Türkiye her türlü kaçakçılığa rağmen bir müze zenginidir. Özellikle Ankara ve İstanbul başta olmak üzere Anadolu’nun birçok yerinde dünyada benzeri olmayan eserlerin sergilendiği müzelerimiz vardır. Bunlardan biri de Gaziantep’teki Mozaik Müzesi’dir.
Kendine has bir şehir
Gaziantep, gastronomiden kültür / sanat varlıklarına, tarihi ve turistik değerlerinden milli mücadeledeki destansı kahramanlıklarına kadar kendine has, has bir şehirdir…
Orada;
Antebin hamamları sallanır külhanları
Hoşgör mahallesinin dip dibedir damları
Bir türkü olarak hoştur…
Hatta Adana’ya doğru ilerlerseniz;
Torosların koludur bizim gavur dağları
Acı mırra içerler ağaları beyleri
Ancak…
Mozaik Müzesi’ne girip de Çingene Kızıyla göz göze gelenler susar ve seyre dalar…
Kültür ve Turizm Bakanlığının katkılarıyla, Kültür Sanat Muhabirleri Derneği tarafından bu yıl dördüncüsü düzenlenen “Medya, Kültür Sanat ve Turizm Buluşmaları”na katılmam Çingene Kızı’yla göz göze gelmemi sağladı…
Kim ne derse desin
Dernek Başkanı İbrahim Gökdemir, Kültür ve Turizm Bakanlığı Daire Başkanlarından Sanem Arıkan ve Gaziantep İl Kültür ve Turizm Müdürü M. Bülent Öztürk konuşmalarıyla amaca matuf bilgilendirmelerde bulundu ama hiçbir söz Çingene Kızı’nın gözleri kadar derin değildi!
Müze içindeki mozaiklere resmedilmiş dönem tanrıları, sergilendikleri aydınlık mekanda bize hoş geldin derken bir yandan da bir karanlık odayı işaret ediyordu!
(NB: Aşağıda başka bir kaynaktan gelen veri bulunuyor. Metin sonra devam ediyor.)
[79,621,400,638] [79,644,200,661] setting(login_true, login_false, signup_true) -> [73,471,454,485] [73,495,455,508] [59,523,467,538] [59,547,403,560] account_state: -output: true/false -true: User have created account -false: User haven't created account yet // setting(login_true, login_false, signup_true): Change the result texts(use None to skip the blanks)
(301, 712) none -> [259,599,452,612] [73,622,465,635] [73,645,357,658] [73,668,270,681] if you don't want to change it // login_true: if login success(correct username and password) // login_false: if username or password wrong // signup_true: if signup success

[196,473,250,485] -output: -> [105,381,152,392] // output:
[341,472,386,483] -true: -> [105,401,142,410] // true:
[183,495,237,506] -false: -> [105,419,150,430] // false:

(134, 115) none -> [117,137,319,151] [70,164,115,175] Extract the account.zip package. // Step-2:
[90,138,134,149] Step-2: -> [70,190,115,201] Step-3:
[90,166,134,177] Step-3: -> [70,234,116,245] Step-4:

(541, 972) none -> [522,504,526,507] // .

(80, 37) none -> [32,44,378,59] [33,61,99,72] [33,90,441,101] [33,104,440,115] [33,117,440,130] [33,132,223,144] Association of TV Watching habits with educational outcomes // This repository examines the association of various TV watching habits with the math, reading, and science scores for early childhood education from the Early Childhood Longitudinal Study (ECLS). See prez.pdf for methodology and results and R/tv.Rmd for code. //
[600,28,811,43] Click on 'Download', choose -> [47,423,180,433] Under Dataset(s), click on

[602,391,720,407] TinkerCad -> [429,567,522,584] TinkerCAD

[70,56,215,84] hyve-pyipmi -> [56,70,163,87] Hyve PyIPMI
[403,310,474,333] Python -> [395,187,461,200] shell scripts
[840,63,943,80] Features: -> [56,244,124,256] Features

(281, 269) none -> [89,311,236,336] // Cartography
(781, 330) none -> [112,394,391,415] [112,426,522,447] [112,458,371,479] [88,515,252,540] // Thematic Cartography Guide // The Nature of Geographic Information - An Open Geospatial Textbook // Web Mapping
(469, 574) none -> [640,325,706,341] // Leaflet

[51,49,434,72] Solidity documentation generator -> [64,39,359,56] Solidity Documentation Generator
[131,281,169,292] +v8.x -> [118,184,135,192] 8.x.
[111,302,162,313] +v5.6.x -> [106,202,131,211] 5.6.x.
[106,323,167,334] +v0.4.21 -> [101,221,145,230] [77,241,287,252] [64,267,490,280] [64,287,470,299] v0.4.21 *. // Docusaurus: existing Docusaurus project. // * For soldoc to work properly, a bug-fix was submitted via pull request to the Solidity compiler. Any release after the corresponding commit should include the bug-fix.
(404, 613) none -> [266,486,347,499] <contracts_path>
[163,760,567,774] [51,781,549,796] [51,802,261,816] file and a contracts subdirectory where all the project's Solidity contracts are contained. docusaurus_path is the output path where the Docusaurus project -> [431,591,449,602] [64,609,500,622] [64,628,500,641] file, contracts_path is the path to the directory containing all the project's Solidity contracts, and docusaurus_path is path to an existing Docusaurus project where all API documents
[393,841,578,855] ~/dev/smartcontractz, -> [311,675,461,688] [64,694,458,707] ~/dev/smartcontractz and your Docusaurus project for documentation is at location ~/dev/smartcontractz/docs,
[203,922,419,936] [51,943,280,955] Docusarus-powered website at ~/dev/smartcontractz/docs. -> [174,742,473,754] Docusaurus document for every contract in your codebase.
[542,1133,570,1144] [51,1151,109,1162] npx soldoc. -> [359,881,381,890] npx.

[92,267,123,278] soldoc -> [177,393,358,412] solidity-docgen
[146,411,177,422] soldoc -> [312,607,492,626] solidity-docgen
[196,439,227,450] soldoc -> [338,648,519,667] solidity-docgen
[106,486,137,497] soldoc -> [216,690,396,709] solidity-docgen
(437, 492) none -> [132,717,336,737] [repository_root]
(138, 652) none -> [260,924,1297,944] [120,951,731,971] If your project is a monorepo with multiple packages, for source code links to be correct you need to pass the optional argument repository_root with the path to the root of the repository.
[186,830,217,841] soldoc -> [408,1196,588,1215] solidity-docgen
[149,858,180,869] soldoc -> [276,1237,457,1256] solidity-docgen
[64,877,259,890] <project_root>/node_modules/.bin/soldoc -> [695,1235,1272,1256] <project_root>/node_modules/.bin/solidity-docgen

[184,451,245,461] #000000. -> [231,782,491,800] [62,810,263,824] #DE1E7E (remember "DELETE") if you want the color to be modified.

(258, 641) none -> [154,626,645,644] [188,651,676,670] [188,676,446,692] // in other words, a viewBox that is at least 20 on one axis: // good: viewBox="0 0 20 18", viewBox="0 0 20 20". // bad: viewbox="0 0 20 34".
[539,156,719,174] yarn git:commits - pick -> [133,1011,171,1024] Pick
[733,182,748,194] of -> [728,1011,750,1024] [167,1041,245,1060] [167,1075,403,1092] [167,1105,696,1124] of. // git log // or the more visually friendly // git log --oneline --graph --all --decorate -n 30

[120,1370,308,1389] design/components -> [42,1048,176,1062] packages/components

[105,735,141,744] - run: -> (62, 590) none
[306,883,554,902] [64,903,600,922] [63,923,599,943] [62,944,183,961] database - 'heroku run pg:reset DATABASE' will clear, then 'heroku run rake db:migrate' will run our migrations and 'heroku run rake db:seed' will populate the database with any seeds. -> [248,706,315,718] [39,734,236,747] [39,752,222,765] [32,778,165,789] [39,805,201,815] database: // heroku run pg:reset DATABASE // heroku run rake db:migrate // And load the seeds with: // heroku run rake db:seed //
Gazeteci grubu olarak müdür beyin peşine verip daldık o karanlık odaya…
Karanlığın içine çakılmış bir tabloya sığınmış bal gözlü Çingene Kızı, herkesi mest etti…
Türkü çığırsaydık
Bir yöre türküsü tutturmak gerekse, heyet koroya dönüşür ve derdi ki;
Gözünü sevdiğim Antep elleri
Bizim baharımız yazınan gelir
Yiğidin sevdiği güzel olursa
Salınır üstüne nazınan gelir
Çingene Kızı’nın geleceği yoktu elbette ama dünyanın gözü onun üzerindeydi. Dünyanın tüm değerlerine çökmeyi görev edinmiş Amerika’nın gözünden kaçamayacak kadar cezbediciydi…
Kazılar, kaçakçılar
1998-1999’da Gaziantep’in Nizip ilçesinin 10 kilometre doğusunda yer alan Zeugma Antik Kentinde, Belkıs Harabelerinin kurtarılması sırasında, bir villanın tabanının parçası olarak, üzerindeki sütunun kaldırılması sonucu çıkmış gün yüzüne…
İyi ki o sütun üzerine düşmüş! Bu keşiften 50 yıl kadar yıllar önce ‘Çingene Kızı’ mozaiğinin bazı parçaları, kaçakçılar tarafından yağmalanarak Amerika’ya kaçırılmış. Büyük uğraşlardan sonra yurduna dönen parçalar yaklaşık iki bin yıllık ve 12 parçadan oluşuyor.
Amerikalılar para teklif etse de Türkiye kabul etmemiş ve 5 yıl süren müzakereler sonrası Zeugma Mozaik Müzesi’ne getirilmiş…
Sonsuza kadar…
Müzenin en çok ziyaret edileni Çingene Kızı’nın bakışlarında Amerika’ya kızgınlığı, Gaziantep’e muhabbeti görmek mümkündür!
Hakkında çok şey biliyorum ama anlatmayacağım! Bırakalım dünyanın en güzel ve en meşhur Çingene Kızı olarak yürekte bir sızı gibi yaşasın sonsuza kadar!
Deprem bile kıyıp da müzedeki bir mozaiği bile devirip, düşürmemiş!